-- What is being asked --
Copy all lines in the data that contain the string "Guatemala".

----------------

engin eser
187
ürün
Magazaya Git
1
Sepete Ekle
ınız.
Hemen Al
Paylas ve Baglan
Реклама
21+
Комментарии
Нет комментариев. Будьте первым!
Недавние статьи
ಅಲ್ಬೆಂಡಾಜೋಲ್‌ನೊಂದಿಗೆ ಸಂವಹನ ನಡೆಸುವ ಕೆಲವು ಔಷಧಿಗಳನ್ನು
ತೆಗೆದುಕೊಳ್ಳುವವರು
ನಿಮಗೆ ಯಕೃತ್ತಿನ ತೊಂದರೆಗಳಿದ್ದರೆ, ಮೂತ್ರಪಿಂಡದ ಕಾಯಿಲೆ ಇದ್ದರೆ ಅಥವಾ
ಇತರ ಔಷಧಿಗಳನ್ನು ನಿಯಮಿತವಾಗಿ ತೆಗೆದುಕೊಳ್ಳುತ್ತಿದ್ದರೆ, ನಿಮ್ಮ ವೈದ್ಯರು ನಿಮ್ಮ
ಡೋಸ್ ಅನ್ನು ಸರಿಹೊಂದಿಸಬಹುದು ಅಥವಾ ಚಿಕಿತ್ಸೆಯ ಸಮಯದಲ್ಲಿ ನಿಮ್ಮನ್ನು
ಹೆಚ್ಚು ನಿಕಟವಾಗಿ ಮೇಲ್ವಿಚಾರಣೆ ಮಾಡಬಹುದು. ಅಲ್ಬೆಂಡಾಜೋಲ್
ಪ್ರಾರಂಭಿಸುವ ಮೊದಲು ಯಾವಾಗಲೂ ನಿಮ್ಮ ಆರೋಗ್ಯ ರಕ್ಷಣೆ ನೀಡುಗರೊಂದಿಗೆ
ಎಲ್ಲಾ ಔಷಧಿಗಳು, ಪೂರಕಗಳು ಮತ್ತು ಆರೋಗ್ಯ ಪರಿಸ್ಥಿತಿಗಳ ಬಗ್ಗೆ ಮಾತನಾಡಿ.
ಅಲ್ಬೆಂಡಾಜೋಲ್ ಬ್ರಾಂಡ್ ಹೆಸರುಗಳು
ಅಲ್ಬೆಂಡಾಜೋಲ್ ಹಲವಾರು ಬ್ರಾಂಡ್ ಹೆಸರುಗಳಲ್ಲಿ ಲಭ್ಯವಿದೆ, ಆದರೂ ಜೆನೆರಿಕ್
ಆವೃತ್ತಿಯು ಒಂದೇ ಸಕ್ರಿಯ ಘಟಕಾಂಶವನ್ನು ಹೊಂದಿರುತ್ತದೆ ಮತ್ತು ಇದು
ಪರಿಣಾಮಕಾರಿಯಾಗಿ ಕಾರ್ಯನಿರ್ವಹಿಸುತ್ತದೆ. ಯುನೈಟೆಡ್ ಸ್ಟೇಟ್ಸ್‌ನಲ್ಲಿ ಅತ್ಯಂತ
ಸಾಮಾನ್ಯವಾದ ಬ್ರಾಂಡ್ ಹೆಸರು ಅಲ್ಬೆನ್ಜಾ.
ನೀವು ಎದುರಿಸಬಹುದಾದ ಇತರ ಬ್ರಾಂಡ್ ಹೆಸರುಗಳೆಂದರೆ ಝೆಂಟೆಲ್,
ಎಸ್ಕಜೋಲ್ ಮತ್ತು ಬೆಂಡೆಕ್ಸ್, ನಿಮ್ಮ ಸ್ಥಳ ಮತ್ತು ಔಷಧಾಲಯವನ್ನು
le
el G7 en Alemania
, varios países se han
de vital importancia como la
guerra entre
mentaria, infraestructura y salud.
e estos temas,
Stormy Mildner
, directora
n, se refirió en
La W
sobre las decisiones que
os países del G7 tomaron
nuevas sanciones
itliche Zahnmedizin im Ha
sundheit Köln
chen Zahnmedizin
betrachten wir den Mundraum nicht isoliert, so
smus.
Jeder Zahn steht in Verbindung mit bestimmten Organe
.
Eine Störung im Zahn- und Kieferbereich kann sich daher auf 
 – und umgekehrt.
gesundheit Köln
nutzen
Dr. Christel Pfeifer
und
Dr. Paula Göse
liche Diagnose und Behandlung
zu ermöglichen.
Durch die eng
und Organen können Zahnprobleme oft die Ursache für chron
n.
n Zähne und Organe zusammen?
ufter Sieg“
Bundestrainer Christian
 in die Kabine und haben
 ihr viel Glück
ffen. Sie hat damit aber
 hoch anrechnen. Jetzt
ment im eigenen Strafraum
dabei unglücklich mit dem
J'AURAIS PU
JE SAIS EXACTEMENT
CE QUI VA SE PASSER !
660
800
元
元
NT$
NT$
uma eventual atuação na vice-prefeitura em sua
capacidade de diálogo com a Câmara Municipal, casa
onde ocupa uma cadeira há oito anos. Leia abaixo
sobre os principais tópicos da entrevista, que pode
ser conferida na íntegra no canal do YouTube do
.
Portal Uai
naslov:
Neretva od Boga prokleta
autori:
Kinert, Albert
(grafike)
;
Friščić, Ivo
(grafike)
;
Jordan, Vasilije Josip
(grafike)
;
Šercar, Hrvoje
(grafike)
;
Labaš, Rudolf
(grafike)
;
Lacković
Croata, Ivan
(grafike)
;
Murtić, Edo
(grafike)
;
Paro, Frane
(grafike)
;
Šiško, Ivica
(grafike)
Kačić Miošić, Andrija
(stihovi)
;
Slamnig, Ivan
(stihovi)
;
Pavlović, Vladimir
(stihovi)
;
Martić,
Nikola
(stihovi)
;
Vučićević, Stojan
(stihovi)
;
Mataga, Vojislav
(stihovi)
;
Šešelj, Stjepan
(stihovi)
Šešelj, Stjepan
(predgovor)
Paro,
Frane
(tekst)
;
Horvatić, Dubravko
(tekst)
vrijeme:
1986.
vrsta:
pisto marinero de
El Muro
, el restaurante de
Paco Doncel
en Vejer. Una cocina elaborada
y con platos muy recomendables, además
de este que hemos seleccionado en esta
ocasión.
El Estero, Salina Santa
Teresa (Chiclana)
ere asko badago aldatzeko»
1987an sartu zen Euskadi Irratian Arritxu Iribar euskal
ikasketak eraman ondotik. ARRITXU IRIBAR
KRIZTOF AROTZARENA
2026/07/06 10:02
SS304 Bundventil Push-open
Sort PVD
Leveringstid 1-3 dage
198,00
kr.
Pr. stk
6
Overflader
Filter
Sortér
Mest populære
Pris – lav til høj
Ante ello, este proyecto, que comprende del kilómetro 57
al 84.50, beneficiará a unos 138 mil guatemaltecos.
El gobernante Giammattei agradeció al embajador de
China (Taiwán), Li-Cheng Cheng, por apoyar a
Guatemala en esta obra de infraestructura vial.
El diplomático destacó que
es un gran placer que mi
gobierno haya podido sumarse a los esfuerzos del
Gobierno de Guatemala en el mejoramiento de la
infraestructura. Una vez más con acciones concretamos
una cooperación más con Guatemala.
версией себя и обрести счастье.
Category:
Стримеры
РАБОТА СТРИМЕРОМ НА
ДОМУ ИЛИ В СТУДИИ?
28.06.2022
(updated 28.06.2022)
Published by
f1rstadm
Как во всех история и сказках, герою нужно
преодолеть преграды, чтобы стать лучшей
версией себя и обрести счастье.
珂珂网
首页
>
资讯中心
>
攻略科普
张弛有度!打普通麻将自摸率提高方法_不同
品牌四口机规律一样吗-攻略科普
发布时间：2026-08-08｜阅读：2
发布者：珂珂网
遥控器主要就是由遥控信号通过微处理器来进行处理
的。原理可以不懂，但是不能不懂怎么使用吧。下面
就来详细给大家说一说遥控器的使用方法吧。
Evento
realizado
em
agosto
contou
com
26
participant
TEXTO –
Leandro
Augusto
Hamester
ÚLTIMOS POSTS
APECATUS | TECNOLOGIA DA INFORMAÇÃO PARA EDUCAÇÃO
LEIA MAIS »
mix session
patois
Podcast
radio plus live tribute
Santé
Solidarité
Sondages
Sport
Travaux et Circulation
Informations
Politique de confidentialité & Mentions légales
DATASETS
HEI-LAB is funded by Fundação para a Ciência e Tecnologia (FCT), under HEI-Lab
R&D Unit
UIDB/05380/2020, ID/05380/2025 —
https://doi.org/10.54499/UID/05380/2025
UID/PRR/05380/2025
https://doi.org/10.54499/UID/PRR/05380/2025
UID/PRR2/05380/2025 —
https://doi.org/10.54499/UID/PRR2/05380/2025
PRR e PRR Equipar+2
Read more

----------------

-- Reply to the task --
Guatemala en esta obra de infraestructura vial.
Gobierno de Guatemala en el mejoramiento de la
una cooperación más con Guatemala.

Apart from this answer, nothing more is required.